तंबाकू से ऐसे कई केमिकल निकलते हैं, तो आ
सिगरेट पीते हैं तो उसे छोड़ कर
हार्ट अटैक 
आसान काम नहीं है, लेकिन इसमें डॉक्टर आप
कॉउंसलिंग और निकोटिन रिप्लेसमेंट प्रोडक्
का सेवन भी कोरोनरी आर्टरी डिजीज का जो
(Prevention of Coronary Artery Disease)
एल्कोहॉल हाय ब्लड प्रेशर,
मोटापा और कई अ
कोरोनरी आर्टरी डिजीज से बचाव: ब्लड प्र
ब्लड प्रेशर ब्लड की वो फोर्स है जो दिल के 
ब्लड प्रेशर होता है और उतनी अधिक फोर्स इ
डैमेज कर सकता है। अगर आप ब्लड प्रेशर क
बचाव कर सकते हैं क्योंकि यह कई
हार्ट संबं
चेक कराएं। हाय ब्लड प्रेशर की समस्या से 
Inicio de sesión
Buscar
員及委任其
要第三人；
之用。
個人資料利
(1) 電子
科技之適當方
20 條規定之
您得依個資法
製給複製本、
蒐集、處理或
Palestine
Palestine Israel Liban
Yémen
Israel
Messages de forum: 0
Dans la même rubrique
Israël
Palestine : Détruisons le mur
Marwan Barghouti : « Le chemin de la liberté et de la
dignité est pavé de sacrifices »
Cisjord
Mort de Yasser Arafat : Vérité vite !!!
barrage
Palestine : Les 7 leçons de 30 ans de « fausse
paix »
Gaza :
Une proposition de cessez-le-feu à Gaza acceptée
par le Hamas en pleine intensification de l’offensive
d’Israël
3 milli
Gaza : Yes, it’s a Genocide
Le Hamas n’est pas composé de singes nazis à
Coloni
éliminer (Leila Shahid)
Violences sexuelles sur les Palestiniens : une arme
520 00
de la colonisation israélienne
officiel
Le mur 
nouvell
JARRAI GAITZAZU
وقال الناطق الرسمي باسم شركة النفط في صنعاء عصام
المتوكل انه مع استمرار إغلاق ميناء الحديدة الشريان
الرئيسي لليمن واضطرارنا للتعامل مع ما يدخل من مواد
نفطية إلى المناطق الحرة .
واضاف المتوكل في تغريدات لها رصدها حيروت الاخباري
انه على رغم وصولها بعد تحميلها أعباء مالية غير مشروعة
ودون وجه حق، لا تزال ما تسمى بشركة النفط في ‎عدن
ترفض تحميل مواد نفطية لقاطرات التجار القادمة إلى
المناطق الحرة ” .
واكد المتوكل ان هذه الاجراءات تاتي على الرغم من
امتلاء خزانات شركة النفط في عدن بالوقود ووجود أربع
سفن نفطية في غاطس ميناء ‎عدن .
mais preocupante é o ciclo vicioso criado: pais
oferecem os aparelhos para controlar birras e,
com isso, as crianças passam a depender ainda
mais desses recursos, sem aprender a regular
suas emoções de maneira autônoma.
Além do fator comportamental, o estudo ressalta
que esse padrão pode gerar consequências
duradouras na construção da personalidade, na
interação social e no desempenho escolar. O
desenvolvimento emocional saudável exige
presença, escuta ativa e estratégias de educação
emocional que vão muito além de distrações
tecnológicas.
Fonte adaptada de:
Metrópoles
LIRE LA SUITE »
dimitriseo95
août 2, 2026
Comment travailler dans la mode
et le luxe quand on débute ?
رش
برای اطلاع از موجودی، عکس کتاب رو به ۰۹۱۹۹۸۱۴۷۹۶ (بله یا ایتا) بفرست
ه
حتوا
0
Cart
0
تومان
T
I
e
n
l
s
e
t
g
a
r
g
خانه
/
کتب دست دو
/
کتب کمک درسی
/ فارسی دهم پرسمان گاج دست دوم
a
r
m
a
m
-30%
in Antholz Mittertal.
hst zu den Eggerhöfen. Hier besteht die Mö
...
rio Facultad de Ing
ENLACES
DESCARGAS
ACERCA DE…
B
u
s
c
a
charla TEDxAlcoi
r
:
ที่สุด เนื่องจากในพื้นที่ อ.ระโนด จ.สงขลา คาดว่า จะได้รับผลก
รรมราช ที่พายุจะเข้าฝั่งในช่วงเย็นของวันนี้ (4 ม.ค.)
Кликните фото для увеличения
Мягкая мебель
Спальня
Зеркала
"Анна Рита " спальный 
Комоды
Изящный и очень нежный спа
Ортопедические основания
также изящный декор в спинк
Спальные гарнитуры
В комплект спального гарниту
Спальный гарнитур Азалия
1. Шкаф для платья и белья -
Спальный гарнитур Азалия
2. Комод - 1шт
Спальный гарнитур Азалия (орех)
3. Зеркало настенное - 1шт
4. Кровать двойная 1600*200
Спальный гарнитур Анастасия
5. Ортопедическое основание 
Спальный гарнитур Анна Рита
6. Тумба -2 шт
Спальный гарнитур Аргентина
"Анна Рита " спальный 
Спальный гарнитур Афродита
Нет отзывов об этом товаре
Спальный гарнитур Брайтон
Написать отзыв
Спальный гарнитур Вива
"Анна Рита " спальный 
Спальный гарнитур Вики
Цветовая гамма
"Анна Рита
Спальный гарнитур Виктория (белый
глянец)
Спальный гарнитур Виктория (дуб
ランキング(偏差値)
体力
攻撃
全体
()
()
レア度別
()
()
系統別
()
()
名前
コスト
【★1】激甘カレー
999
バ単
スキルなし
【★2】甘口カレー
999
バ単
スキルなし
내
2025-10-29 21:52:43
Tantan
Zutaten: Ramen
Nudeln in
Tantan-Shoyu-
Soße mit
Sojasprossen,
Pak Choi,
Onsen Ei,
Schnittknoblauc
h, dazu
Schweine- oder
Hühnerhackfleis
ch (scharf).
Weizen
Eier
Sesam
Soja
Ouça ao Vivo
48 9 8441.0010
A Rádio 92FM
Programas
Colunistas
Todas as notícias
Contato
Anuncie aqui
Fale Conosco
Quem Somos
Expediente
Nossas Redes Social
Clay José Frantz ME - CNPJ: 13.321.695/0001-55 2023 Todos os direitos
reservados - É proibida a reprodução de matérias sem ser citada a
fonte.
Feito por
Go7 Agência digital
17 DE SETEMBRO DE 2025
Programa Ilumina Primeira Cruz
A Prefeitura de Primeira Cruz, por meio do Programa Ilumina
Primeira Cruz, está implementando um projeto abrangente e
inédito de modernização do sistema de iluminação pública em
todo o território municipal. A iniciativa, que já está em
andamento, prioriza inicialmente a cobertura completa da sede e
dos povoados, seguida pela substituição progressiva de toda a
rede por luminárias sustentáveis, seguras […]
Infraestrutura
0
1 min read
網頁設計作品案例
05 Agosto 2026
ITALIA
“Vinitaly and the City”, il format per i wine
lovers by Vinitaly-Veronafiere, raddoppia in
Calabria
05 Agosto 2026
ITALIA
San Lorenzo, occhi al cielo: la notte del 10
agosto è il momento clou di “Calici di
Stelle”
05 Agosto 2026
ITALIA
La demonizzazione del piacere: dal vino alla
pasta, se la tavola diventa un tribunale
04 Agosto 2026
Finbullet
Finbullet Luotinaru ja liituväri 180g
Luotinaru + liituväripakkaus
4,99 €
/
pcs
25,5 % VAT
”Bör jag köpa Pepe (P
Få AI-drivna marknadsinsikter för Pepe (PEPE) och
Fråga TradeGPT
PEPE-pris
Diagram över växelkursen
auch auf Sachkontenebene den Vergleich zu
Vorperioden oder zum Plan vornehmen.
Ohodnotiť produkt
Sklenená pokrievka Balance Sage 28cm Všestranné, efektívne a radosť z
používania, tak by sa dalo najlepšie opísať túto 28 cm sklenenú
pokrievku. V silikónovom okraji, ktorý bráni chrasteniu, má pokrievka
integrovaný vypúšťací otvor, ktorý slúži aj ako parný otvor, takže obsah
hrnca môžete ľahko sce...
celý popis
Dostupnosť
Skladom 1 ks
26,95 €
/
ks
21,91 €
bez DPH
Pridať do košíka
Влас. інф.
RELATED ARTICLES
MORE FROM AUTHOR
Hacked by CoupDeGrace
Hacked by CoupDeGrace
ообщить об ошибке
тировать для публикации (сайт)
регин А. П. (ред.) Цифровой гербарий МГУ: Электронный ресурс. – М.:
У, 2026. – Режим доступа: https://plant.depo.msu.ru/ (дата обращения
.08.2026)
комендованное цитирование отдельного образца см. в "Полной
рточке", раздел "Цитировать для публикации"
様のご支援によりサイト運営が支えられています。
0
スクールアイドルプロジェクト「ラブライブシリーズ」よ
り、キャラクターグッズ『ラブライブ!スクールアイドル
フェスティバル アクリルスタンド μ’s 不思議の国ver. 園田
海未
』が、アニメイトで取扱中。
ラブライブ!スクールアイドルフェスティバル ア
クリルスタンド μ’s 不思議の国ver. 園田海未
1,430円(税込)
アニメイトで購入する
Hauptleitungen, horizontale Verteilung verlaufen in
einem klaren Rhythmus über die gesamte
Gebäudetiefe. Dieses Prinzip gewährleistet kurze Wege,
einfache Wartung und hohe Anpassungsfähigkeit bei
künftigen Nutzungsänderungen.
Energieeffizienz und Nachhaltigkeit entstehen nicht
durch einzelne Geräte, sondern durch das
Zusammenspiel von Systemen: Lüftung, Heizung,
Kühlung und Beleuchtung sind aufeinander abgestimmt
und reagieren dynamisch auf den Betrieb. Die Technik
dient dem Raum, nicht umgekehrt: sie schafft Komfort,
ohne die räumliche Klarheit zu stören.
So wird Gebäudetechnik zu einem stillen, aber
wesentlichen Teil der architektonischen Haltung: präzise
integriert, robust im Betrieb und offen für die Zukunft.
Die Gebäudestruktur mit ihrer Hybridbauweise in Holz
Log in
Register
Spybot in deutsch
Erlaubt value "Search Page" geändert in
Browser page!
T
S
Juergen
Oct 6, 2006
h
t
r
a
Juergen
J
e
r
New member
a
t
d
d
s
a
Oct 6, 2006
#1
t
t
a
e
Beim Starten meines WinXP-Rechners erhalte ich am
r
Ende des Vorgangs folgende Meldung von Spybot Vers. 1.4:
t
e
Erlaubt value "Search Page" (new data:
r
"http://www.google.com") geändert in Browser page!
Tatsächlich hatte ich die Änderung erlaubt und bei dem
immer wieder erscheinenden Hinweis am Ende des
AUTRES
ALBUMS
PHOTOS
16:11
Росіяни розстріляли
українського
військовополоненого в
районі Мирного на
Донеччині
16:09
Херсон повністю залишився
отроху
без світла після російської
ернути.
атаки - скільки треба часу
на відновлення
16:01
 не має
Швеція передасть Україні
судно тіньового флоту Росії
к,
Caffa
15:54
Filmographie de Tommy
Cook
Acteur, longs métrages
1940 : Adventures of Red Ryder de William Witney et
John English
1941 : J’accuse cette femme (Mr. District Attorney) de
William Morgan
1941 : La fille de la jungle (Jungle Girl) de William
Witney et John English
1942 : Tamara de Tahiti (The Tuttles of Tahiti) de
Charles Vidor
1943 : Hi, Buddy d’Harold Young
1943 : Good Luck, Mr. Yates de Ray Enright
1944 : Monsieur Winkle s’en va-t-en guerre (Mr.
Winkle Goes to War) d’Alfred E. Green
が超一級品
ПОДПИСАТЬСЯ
=======
▶ [YOUR GOAL]: Check each line above for "ktorý" and return the ones that have it.

▶ [ANSWER FOR THE TASK]:
pokrievku. V silikónovom okraji, ktorý bráni chrasteniu, má pokrievka
integrovaný vypúšťací otvor, ktorý slúži aj ako parný otvor, takže obsah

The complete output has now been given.